Bu Blogda Ara

5 Haziran 2015 Cuma

MACERA DOLU AMERIKA - 7. GUN

7. GUN

Gezimizin sonuna dogru yaklasirken, Nampa’dan Portland’a olan yolculugumuz icin fazla plan yapmadik. Sadece hedefimize ulasmak icin iki yol seceneginden gozumuze en eglenceli gorunen Columbia Nehri (Columbia River) boyunca uzanan yolu sectik. Sabah uyanip, kahvaltimiz sirasinda da sakin bir yolculuk yapip, Portland’a erken varmayi orada da biraz zaman gecirmeyi dusunduk.

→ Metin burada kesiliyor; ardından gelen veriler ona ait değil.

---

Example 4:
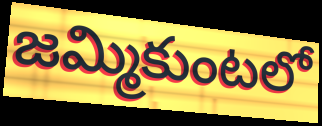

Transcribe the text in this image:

జమ్మికుంటలో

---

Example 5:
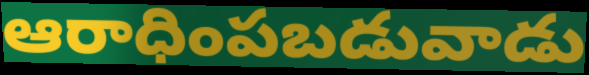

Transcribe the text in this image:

Sabah saat 10 civarinda yola koyulduk ve yaklasik 1 saatlik yoldan sonra nehri yakaladik. Yolumuzun geri kalan kisminda da bu guzel nehir bize yoldaslik etti. Misafirperverligini ve arkadasligini da yolumuzun uzerinde bize gosterdigi beklenmedik suprizleri ile gosterdi. Aslina bakilirsa ilk molamizda benim telefonumu tuvalette unutmamla birlikte bir telas yasamadik degil, 10 dk’lik bir mesafeden geri donmek zorunda kaldik. Neyseki telefonumu bulan bir cift onu guvenlige birakmis, kendilerini bulup tesekkur edemedim maalesef, biz alana tekrar vardigimizda onlar ayrilmislardi, ama yine de onlara buradan sukranlarimi sunuyorum.

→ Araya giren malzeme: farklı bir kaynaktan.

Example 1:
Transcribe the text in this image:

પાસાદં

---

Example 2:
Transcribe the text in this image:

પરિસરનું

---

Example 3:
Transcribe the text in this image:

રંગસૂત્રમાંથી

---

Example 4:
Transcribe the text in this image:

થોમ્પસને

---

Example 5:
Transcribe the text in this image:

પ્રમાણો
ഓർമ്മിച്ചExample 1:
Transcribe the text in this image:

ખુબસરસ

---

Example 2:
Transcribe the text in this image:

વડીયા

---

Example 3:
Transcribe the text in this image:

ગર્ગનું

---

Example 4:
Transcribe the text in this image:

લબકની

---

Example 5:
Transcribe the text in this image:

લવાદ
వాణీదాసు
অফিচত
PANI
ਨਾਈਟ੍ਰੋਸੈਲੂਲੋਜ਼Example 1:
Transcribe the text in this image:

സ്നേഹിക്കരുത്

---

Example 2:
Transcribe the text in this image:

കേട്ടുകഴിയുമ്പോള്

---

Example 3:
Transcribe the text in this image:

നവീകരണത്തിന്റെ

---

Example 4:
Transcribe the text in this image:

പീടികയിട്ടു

Benzin icin durdugumuz ikinci duragimizda ise uc yavrusu ile bir anne ordege rastladik. Annelerine itaat edip piti piti yuzen yavru ordekler cok sevimliydiler. Bir sonraki duragimiz ise Columbia Nehrinin kiyisindaki bir park oldu. Burada biraz serinleyip, bir seyler atistirirken, nehirden ziplayarak cikip bize selam vermek isteyen bir balikla karsilastik. Onun fotografini cekme firsatimiz olamadi ama bu guzel merhabalasmayi unutmamak uzere hafizalarimiza kaydettik. Kansas City’den yolluk icin aldigimiz ve henuz bitiremedigimiz ekmeklerimizi de nehirde yuzen kazlarla paylastik. Bu guzel kazlar, onlara verdigimiz hediyelerimizi sukranla kabul edip, bize guzel pozlar verdiler ve sonunda da bize guzel bir kaz tuyu hediye ettiler. Bu sirada arkadaslik grubumuzu bir de marti katildi, onu da grubumuza almaktan mutluluk duyduk.

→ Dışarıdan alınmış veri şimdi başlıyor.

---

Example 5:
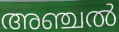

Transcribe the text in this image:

അഞ്ചൽ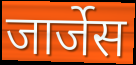
जार्जेस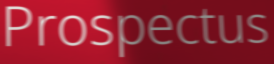
Prospectus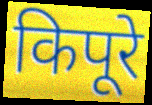
किपूरे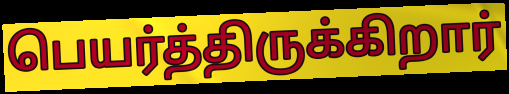
பெயர்த்திருக்கிறார்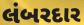
લંબરદારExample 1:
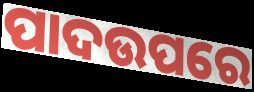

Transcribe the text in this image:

ପାଦଉପରେ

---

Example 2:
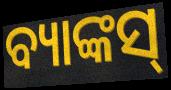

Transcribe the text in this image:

ବ୍ୟାଙ୍କସ୍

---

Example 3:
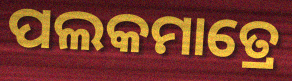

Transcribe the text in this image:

ପଲକମାତ୍ରେ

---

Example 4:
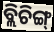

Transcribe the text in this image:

ବ୍ଲିଚିଙ୍ଗ୍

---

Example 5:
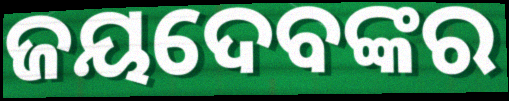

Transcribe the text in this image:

ଜୟଦେବଙ୍କର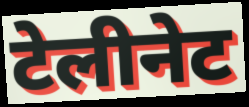
टेलीनेट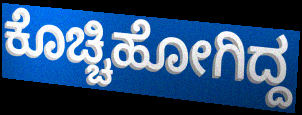
ಕೊಚ್ಚಿಹೋಗಿದ್ದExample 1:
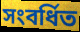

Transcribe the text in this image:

সংবর্ধিত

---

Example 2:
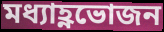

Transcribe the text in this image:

মধ্যাহ্ণভোজন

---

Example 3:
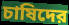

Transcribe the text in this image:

চাষিদের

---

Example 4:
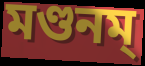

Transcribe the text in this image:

মণ্ডনম্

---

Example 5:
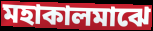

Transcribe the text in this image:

মহাকালমাঝে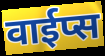
वाईप्सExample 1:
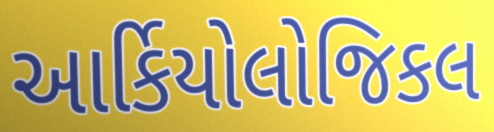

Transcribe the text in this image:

આર્કિયોલોજિકલ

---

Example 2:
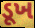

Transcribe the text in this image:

ડૂખ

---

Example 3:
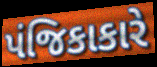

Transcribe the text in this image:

Bir sonraki duragimiz Tanrilarin Koprusu (Bridge of Gods) oldu. Yolda gordugumuz tabeladan, bu ismin bize ilginc gelip merak etmemiz uzerine ugradigimiz bu durakta karsilastigimiz manzara muhtesemdi. Bridge of Gods, bizim bekledigimiz aksine 1920’lerde yapilmis modern bir yapi. Ancak uzerinde kucuk bir arastirma yaptiktan sonra 1200’lu yillarda Columbia Nehrinin sularinin asindirmasiyla burada Oregon ve Washington’i birbirine baglayan dogal bir koprunun olustugunu ve kizilderililerin buraya Tanrilarin koprusu ismini verdigini ogrendik. Bu yapi bircok kizilderili efsanesinde geciyormus. Sonrasinda da buraya yapilan kopruye kizilderililerin kullandigi bu ismin verilmesi uygun gorulmus.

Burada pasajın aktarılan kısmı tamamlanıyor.